Task statement: Exact reproduction, images excluded: write out the records below.

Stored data
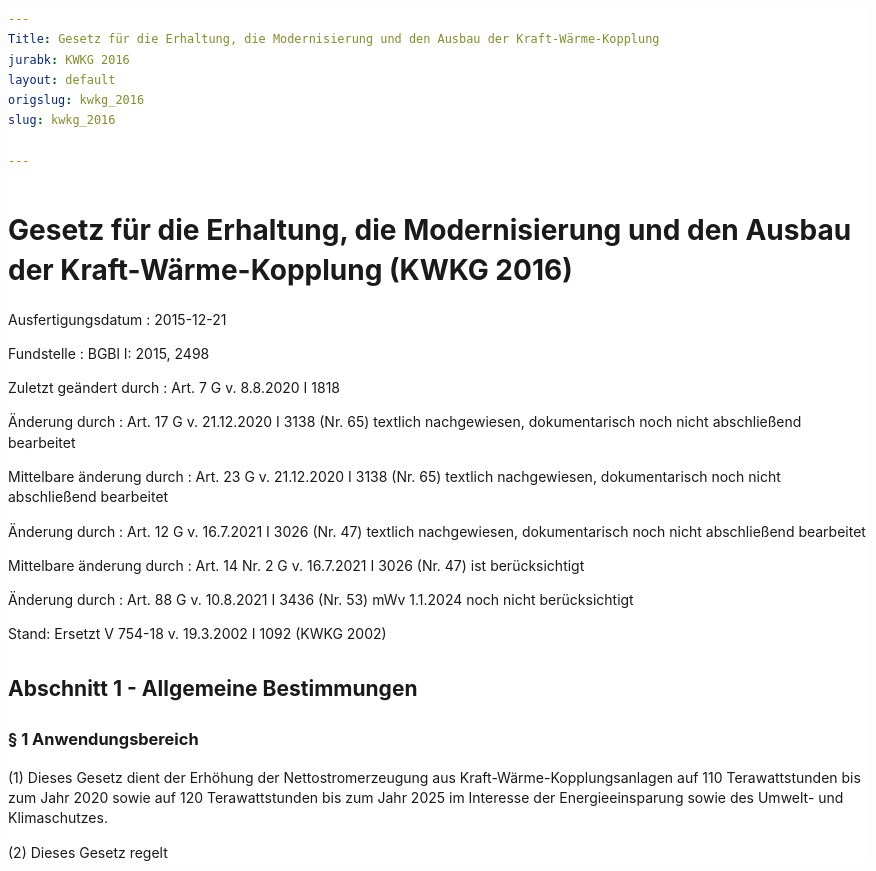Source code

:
```yaml
---
Title: Gesetz für die Erhaltung, die Modernisierung und den Ausbau der Kraft-Wärme-Kopplung
jurabk: KWKG 2016
layout: default
origslug: kwkg_2016
slug: kwkg_2016

---
```


# Gesetz für die Erhaltung, die Modernisierung und den Ausbau der Kraft-Wärme-Kopplung (KWKG 2016)

Ausfertigungsdatum
:   2015-12-21

Fundstelle
:   BGBl I: 2015, 2498

Zuletzt geändert durch
:   Art. 7 G v. 8.8.2020 I 1818

Änderung durch
:   Art. 17 G v. 21.12.2020 I 3138 (Nr. 65) textlich nachgewiesen, dokumentarisch noch nicht abschließend bearbeitet

Mittelbare änderung durch
:   Art. 23 G v. 21.12.2020 I 3138 (Nr. 65) textlich nachgewiesen, dokumentarisch noch nicht abschließend bearbeitet

Änderung durch
:   Art. 12 G v. 16.7.2021 I 3026 (Nr. 47) textlich nachgewiesen, dokumentarisch noch nicht abschließend bearbeitet

Mittelbare änderung durch
:   Art. 14 Nr. 2 G v. 16.7.2021 I 3026 (Nr. 47) ist berücksichtigt

Änderung durch
:   Art. 88 G v. 10.8.2021 I 3436 (Nr. 53) mWv 1.1.2024 noch nicht berücksichtigt

Stand: Ersetzt V 754-18 v. 19.3.2002 I 1092 (KWKG 2002)

## Abschnitt 1 - Allgemeine Bestimmungen


### § 1 Anwendungsbereich

(1) Dieses Gesetz dient der Erhöhung der Nettostromerzeugung aus
Kraft-Wärme-Kopplungsanlagen auf 110 Terawattstunden bis zum Jahr 2020
sowie auf 120 Terawattstunden bis zum Jahr 2025 im Interesse der
Energieeinsparung sowie des Umwelt- und Klimaschutzes.

(2) Dieses Gesetz regelt
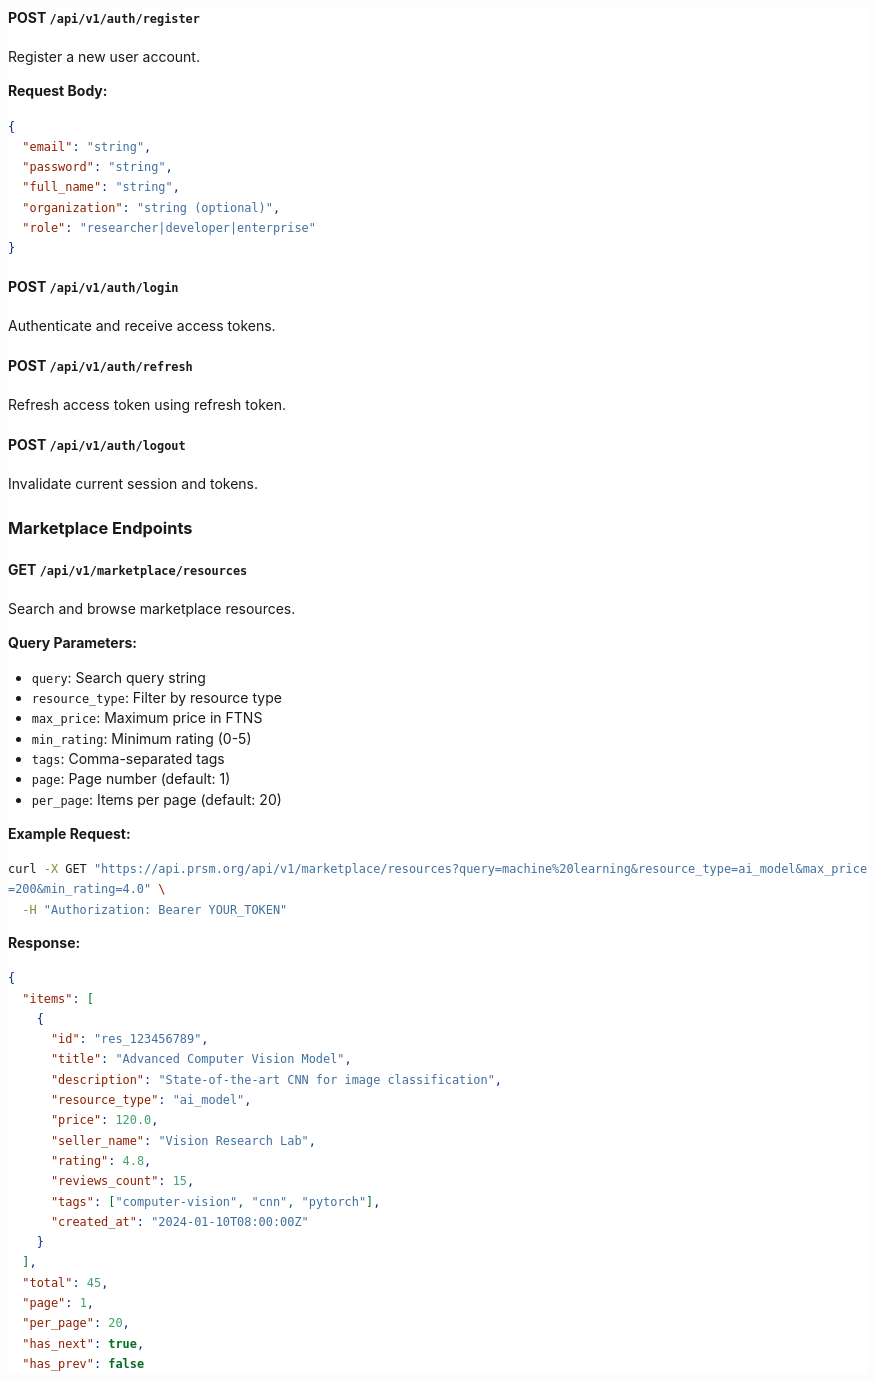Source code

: #### POST `/api/v1/auth/register`
Register a new user account.

**Request Body:**
```json
{
  "email": "string",
  "password": "string",
  "full_name": "string",
  "organization": "string (optional)",
  "role": "researcher|developer|enterprise"
}
```

#### POST `/api/v1/auth/login`
Authenticate and receive access tokens.

#### POST `/api/v1/auth/refresh`
Refresh access token using refresh token.

#### POST `/api/v1/auth/logout`
Invalidate current session and tokens.

### Marketplace Endpoints

#### GET `/api/v1/marketplace/resources`
Search and browse marketplace resources.

**Query Parameters:**
- `query`: Search query string
- `resource_type`: Filter by resource type
- `max_price`: Maximum price in FTNS
- `min_rating`: Minimum rating (0-5)
- `tags`: Comma-separated tags
- `page`: Page number (default: 1)
- `per_page`: Items per page (default: 20)

**Example Request:**
```bash
curl -X GET "https://api.prsm.org/api/v1/marketplace/resources?query=machine%20learning&resource_type=ai_model&max_price=200&min_rating=4.0" \
  -H "Authorization: Bearer YOUR_TOKEN"
```

**Response:**
```json
{
  "items": [
    {
      "id": "res_123456789",
      "title": "Advanced Computer Vision Model",
      "description": "State-of-the-art CNN for image classification",
      "resource_type": "ai_model",
      "price": 120.0,
      "seller_name": "Vision Research Lab",
      "rating": 4.8,
      "reviews_count": 15,
      "tags": ["computer-vision", "cnn", "pytorch"],
      "created_at": "2024-01-10T08:00:00Z"
    }
  ],
  "total": 45,
  "page": 1,
  "per_page": 20,
  "has_next": true,
  "has_prev": false
```
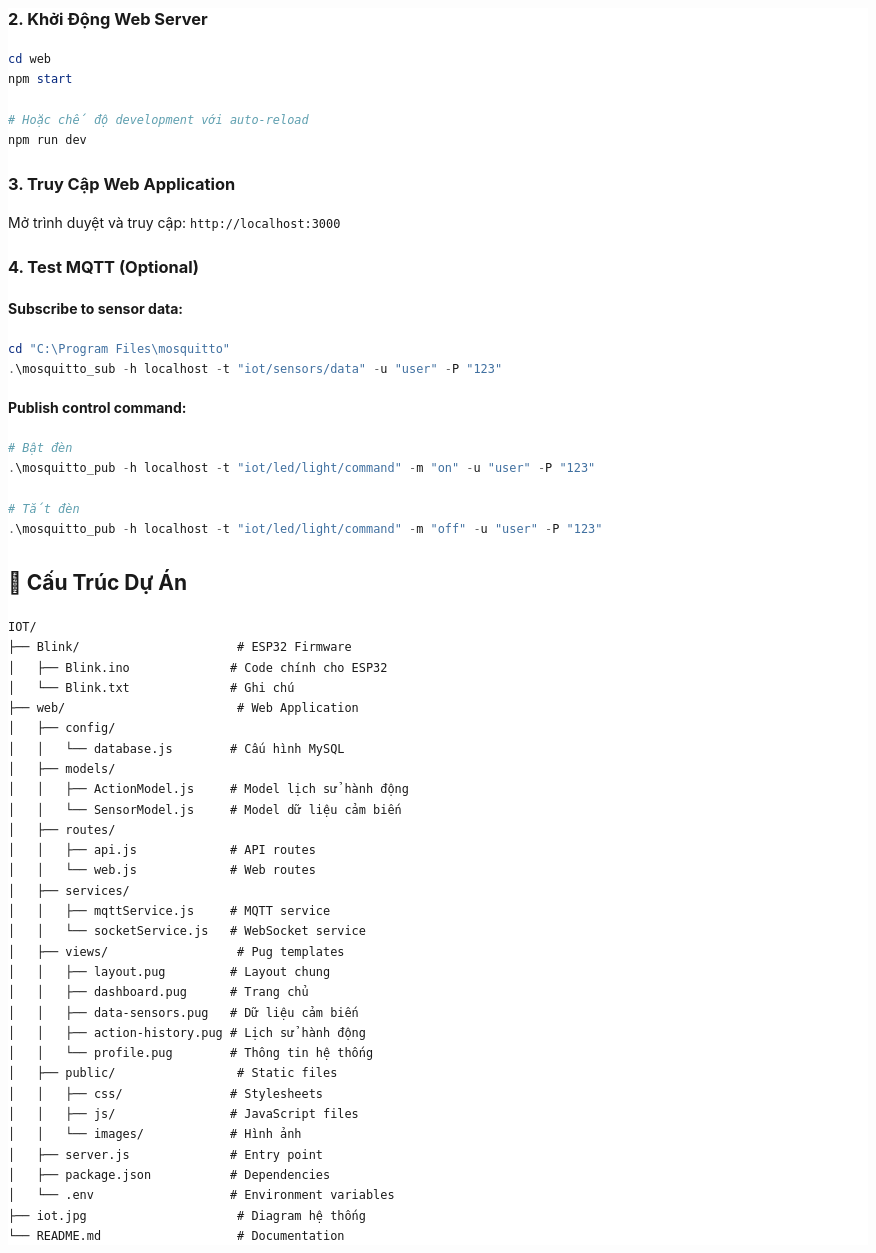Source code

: ### 2. Khởi Động Web Server

```powershell
cd web
npm start

# Hoặc chế độ development với auto-reload
npm run dev
```

### 3. Truy Cập Web Application

Mở trình duyệt và truy cập: `http://localhost:3000`

### 4. Test MQTT (Optional)

#### Subscribe to sensor data:
```powershell
cd "C:\Program Files\mosquitto"
.\mosquitto_sub -h localhost -t "iot/sensors/data" -u "user" -P "123"
```

#### Publish control command:
```powershell
# Bật đèn
.\mosquitto_pub -h localhost -t "iot/led/light/command" -m "on" -u "user" -P "123"

# Tắt đèn
.\mosquitto_pub -h localhost -t "iot/led/light/command" -m "off" -u "user" -P "123"
```

## 📁 Cấu Trúc Dự Án

```
IOT/
├── Blink/                      # ESP32 Firmware
│   ├── Blink.ino              # Code chính cho ESP32
│   └── Blink.txt              # Ghi chú
├── web/                        # Web Application
│   ├── config/
│   │   └── database.js        # Cấu hình MySQL
│   ├── models/
│   │   ├── ActionModel.js     # Model lịch sử hành động
│   │   └── SensorModel.js     # Model dữ liệu cảm biến
│   ├── routes/
│   │   ├── api.js             # API routes
│   │   └── web.js             # Web routes
│   ├── services/
│   │   ├── mqttService.js     # MQTT service
│   │   └── socketService.js   # WebSocket service
│   ├── views/                  # Pug templates
│   │   ├── layout.pug         # Layout chung
│   │   ├── dashboard.pug      # Trang chủ
│   │   ├── data-sensors.pug   # Dữ liệu cảm biến
│   │   ├── action-history.pug # Lịch sử hành động
│   │   └── profile.pug        # Thông tin hệ thống
│   ├── public/                 # Static files
│   │   ├── css/               # Stylesheets
│   │   ├── js/                # JavaScript files
│   │   └── images/            # Hình ảnh
│   ├── server.js              # Entry point
│   ├── package.json           # Dependencies
│   └── .env                   # Environment variables
├── iot.jpg                     # Diagram hệ thống
└── README.md                   # Documentation
```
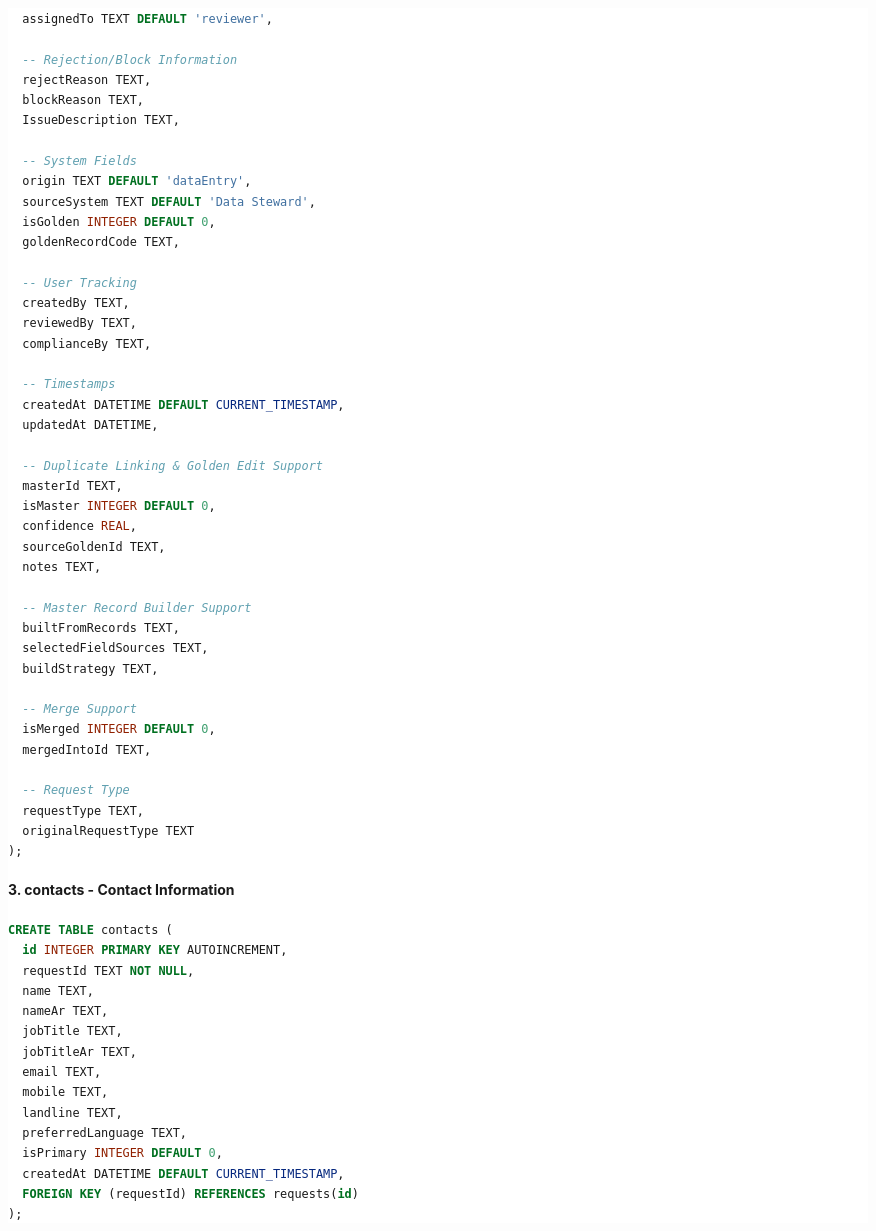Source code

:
 ```sql
  assignedTo TEXT DEFAULT 'reviewer',
  
  -- Rejection/Block Information
  rejectReason TEXT,
  blockReason TEXT,
  IssueDescription TEXT,
  
  -- System Fields
  origin TEXT DEFAULT 'dataEntry',
  sourceSystem TEXT DEFAULT 'Data Steward',
  isGolden INTEGER DEFAULT 0,
  goldenRecordCode TEXT,
  
  -- User Tracking
  createdBy TEXT,
  reviewedBy TEXT,
  complianceBy TEXT,
  
  -- Timestamps
  createdAt DATETIME DEFAULT CURRENT_TIMESTAMP,
  updatedAt DATETIME,
  
  -- Duplicate Linking & Golden Edit Support
  masterId TEXT,
  isMaster INTEGER DEFAULT 0,
  confidence REAL,
  sourceGoldenId TEXT,
  notes TEXT,
  
  -- Master Record Builder Support
  builtFromRecords TEXT,
  selectedFieldSources TEXT,
  buildStrategy TEXT,
  
  -- Merge Support
  isMerged INTEGER DEFAULT 0,
  mergedIntoId TEXT,
  
  -- Request Type
  requestType TEXT,
  originalRequestType TEXT
);
```

#### 3. **contacts** - Contact Information
```sql
CREATE TABLE contacts (
  id INTEGER PRIMARY KEY AUTOINCREMENT,
  requestId TEXT NOT NULL,
  name TEXT,
  nameAr TEXT,
  jobTitle TEXT,
  jobTitleAr TEXT,
  email TEXT,
  mobile TEXT,
  landline TEXT,
  preferredLanguage TEXT,
  isPrimary INTEGER DEFAULT 0,
  createdAt DATETIME DEFAULT CURRENT_TIMESTAMP,
  FOREIGN KEY (requestId) REFERENCES requests(id)
);
```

Answer below:
Source code

:
```yaml
---
Title: Gesetz für die Erhaltung, die Modernisierung und den Ausbau der Kraft-Wärme-Kopplung
jurabk: KWKG 2016
layout: default
origslug: kwkg_2016
slug: kwkg_2016

---
```


# Gesetz für die Erhaltung, die Modernisierung und den Ausbau der Kraft-Wärme-Kopplung (KWKG 2016)

Ausfertigungsdatum
:   2015-12-21

Fundstelle
:   BGBl I: 2015, 2498

Zuletzt geändert durch
:   Art. 7 G v. 8.8.2020 I 1818

Änderung durch
:   Art. 17 G v. 21.12.2020 I 3138 (Nr. 65) textlich nachgewiesen, dokumentarisch noch nicht abschließend bearbeitet

Mittelbare änderung durch
:   Art. 23 G v. 21.12.2020 I 3138 (Nr. 65) textlich nachgewiesen, dokumentarisch noch nicht abschließend bearbeitet

Änderung durch
:   Art. 12 G v. 16.7.2021 I 3026 (Nr. 47) textlich nachgewiesen, dokumentarisch noch nicht abschließend bearbeitet

Mittelbare änderung durch
:   Art. 14 Nr. 2 G v. 16.7.2021 I 3026 (Nr. 47) ist berücksichtigt

Änderung durch
:   Art. 88 G v. 10.8.2021 I 3436 (Nr. 53) mWv 1.1.2024 noch nicht berücksichtigt

Stand: Ersetzt V 754-18 v. 19.3.2002 I 1092 (KWKG 2002)

## Abschnitt 1 - Allgemeine Bestimmungen


### § 1 Anwendungsbereich

(1) Dieses Gesetz dient der Erhöhung der Nettostromerzeugung aus
Kraft-Wärme-Kopplungsanlagen auf 110 Terawattstunden bis zum Jahr 2020
sowie auf 120 Terawattstunden bis zum Jahr 2025 im Interesse der
Energieeinsparung sowie des Umwelt- und Klimaschutzes.

(2) Dieses Gesetz regelt
Source code

: #### POST `/api/v1/auth/register`
Register a new user account.

**Request Body:**
```json
{
  "email": "string",
  "password": "string",
  "full_name": "string",
  "organization": "string (optional)",
  "role": "researcher|developer|enterprise"
}
```

#### POST `/api/v1/auth/login`
Authenticate and receive access tokens.

#### POST `/api/v1/auth/refresh`
Refresh access token using refresh token.

#### POST `/api/v1/auth/logout`
Invalidate current session and tokens.

### Marketplace Endpoints

#### GET `/api/v1/marketplace/resources`
Search and browse marketplace resources.

**Query Parameters:**
- `query`: Search query string
- `resource_type`: Filter by resource type
- `max_price`: Maximum price in FTNS
- `min_rating`: Minimum rating (0-5)
- `tags`: Comma-separated tags
- `page`: Page number (default: 1)
- `per_page`: Items per page (default: 20)

**Example Request:**
```bash
curl -X GET "https://api.prsm.org/api/v1/marketplace/resources?query=machine%20learning&resource_type=ai_model&max_price=200&min_rating=4.0" \
  -H "Authorization: Bearer YOUR_TOKEN"
```

**Response:**
```json
{
  "items": [
    {
      "id": "res_123456789",
      "title": "Advanced Computer Vision Model",
      "description": "State-of-the-art CNN for image classification",
      "resource_type": "ai_model",
      "price": 120.0,
      "seller_name": "Vision Research Lab",
      "rating": 4.8,
      "reviews_count": 15,
      "tags": ["computer-vision", "cnn", "pytorch"],
      "created_at": "2024-01-10T08:00:00Z"
    }
  ],
  "total": 45,
  "page": 1,
  "per_page": 20,
  "has_next": true,
  "has_prev": false
```
Source code

: ### 2. Khởi Động Web Server

```powershell
cd web
npm start

# Hoặc chế độ development với auto-reload
npm run dev
```

### 3. Truy Cập Web Application

Mở trình duyệt và truy cập: `http://localhost:3000`

### 4. Test MQTT (Optional)

#### Subscribe to sensor data:
```powershell
cd "C:\Program Files\mosquitto"
.\mosquitto_sub -h localhost -t "iot/sensors/data" -u "user" -P "123"
```

#### Publish control command:
```powershell
# Bật đèn
.\mosquitto_pub -h localhost -t "iot/led/light/command" -m "on" -u "user" -P "123"

# Tắt đèn
.\mosquitto_pub -h localhost -t "iot/led/light/command" -m "off" -u "user" -P "123"
```

## 📁 Cấu Trúc Dự Án

```
IOT/
├── Blink/                      # ESP32 Firmware
│   ├── Blink.ino              # Code chính cho ESP32
│   └── Blink.txt              # Ghi chú
├── web/                        # Web Application
│   ├── config/
│   │   └── database.js        # Cấu hình MySQL
│   ├── models/
│   │   ├── ActionModel.js     # Model lịch sử hành động
│   │   └── SensorModel.js     # Model dữ liệu cảm biến
│   ├── routes/
│   │   ├── api.js             # API routes
│   │   └── web.js             # Web routes
│   ├── services/
│   │   ├── mqttService.js     # MQTT service
│   │   └── socketService.js   # WebSocket service
│   ├── views/                  # Pug templates
│   │   ├── layout.pug         # Layout chung
│   │   ├── dashboard.pug      # Trang chủ
│   │   ├── data-sensors.pug   # Dữ liệu cảm biến
│   │   ├── action-history.pug # Lịch sử hành động
│   │   └── profile.pug        # Thông tin hệ thống
│   ├── public/                 # Static files
│   │   ├── css/               # Stylesheets
│   │   ├── js/                # JavaScript files
│   │   └── images/            # Hình ảnh
│   ├── server.js              # Entry point
│   ├── package.json           # Dependencies
│   └── .env                   # Environment variables
├── iot.jpg                     # Diagram hệ thống
└── README.md                   # Documentation
```
Source code

:
 ```sql
  assignedTo TEXT DEFAULT 'reviewer',
  
  -- Rejection/Block Information
  rejectReason TEXT,
  blockReason TEXT,
  IssueDescription TEXT,
  
  -- System Fields
  origin TEXT DEFAULT 'dataEntry',
  sourceSystem TEXT DEFAULT 'Data Steward',
  isGolden INTEGER DEFAULT 0,
  goldenRecordCode TEXT,
  
  -- User Tracking
  createdBy TEXT,
  reviewedBy TEXT,
  complianceBy TEXT,
  
  -- Timestamps
  createdAt DATETIME DEFAULT CURRENT_TIMESTAMP,
  updatedAt DATETIME,
  
  -- Duplicate Linking & Golden Edit Support
  masterId TEXT,
  isMaster INTEGER DEFAULT 0,
  confidence REAL,
  sourceGoldenId TEXT,
  notes TEXT,
  
  -- Master Record Builder Support
  builtFromRecords TEXT,
  selectedFieldSources TEXT,
  buildStrategy TEXT,
  
  -- Merge Support
  isMerged INTEGER DEFAULT 0,
  mergedIntoId TEXT,
  
  -- Request Type
  requestType TEXT,
  originalRequestType TEXT
);
```

#### 3. **contacts** - Contact Information
```sql
CREATE TABLE contacts (
  id INTEGER PRIMARY KEY AUTOINCREMENT,
  requestId TEXT NOT NULL,
  name TEXT,
  nameAr TEXT,
  jobTitle TEXT,
  jobTitleAr TEXT,
  email TEXT,
  mobile TEXT,
  landline TEXT,
  preferredLanguage TEXT,
  isPrimary INTEGER DEFAULT 0,
  createdAt DATETIME DEFAULT CURRENT_TIMESTAMP,
  FOREIGN KEY (requestId) REFERENCES requests(id)
);
```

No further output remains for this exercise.